We put up with a lot to go fishing. It’s not enough to contend with inaccurate weather forecasts. Especially coming from a cyborg voice that makes Lady Gaga sound glib. Anglers deal with challenges every time they hit the water. Many originate with the animal kingdom.

Goliath grouper in the witness protection program are so thick on southern reefs it’s tough to land anything worth keeping. These Volkswagens with fins slurp down trophy filets like they’re popsicles on the 4th of July.

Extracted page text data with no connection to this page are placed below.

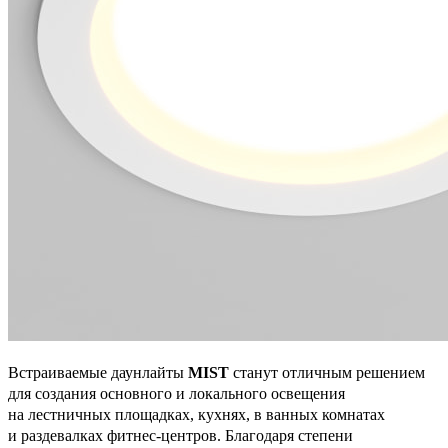
Встраиваемые даунлайты
MIST
станут отличным решением
для создания основного и локального освещения
на лестничных площадках, кухнях, в ванных комнатах
и раздевалках фитнес-центров. Благодаря степени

Same goes for Flipper. Tourons (tourist morons) have illegally fed dolphins so much that they follow boats from spot to spot like a pack of mangy dogs. Try releasing an undersized snapper and it gets the beach ball treatment before ending up as a taco.

I’ve had close encounters with sharks and once even came eyeball to eyeball with a big gator while wading a creek. My preference now is to fish INSIDE the boat, thank you very much. So I’ll put up with a lot fauna flack generally speaking, except for the buzzing, humming variety. Bugs still really bug me out.

Twice a year across the Sunshine State, we’re forced to watch an airborne stag film of sorts as “love bugs” take wing. Although these coupled insects don’t bite, engine exhaust acts as an aphrodisiac. Trucks and boats get peppered black on runs to and from the ramp. Even worse, the acid in their smashed little bodies eats away at paint.

Back when I was guiding, carpenter bees used to dive-bomb me all summer long out on the flats. I had heart palpitations while they salivated over the teak on my custom skiff. Ever try to simultaneously spot tarpon, give casting instructions, swat bees and stay atop on the poling platform in stiff sea breeze? It might be the next big act to debut on America’s Got Talent.

Mosquitoes can be pains in the butt, literally. Yellow flies extract chunks the size of Dothan whenever they bite. But the true scourge of the coastal zone is sand gnats, AKA no-see-ums, AKA teeth with wings. How can such a pip-squeak of a critter bite so hard? Bear traps don’t have that much torque.

The mild winter has triggered a hatch in plague-like proportions. It could be another sign of the Apocalypse. Whatever the reason, no-see-ums are out with a vengeance this year. Clouds of the little buggers fly around like Predator drones, searching for anything to zap. They carried a small child off the fuel dock the other day. We couldn’t do anything but swat and take cover. A couple days later I nearly lopped my ear off with a filet knife when they swooped down in attack formation at the cleaning table.

In desperation I’ve ordered a 55-gallon drum of Skin So Soft. No-see-ums apparently drown in that slick, greasy stuff. Or maybe it’s the fragrance that they find repulsive. Either way it’s worth a try. Right now my concoction of fish slime, Gulp! juice, stale beer, SPF 40 sunscreen and funky boat shoes just isn’t working.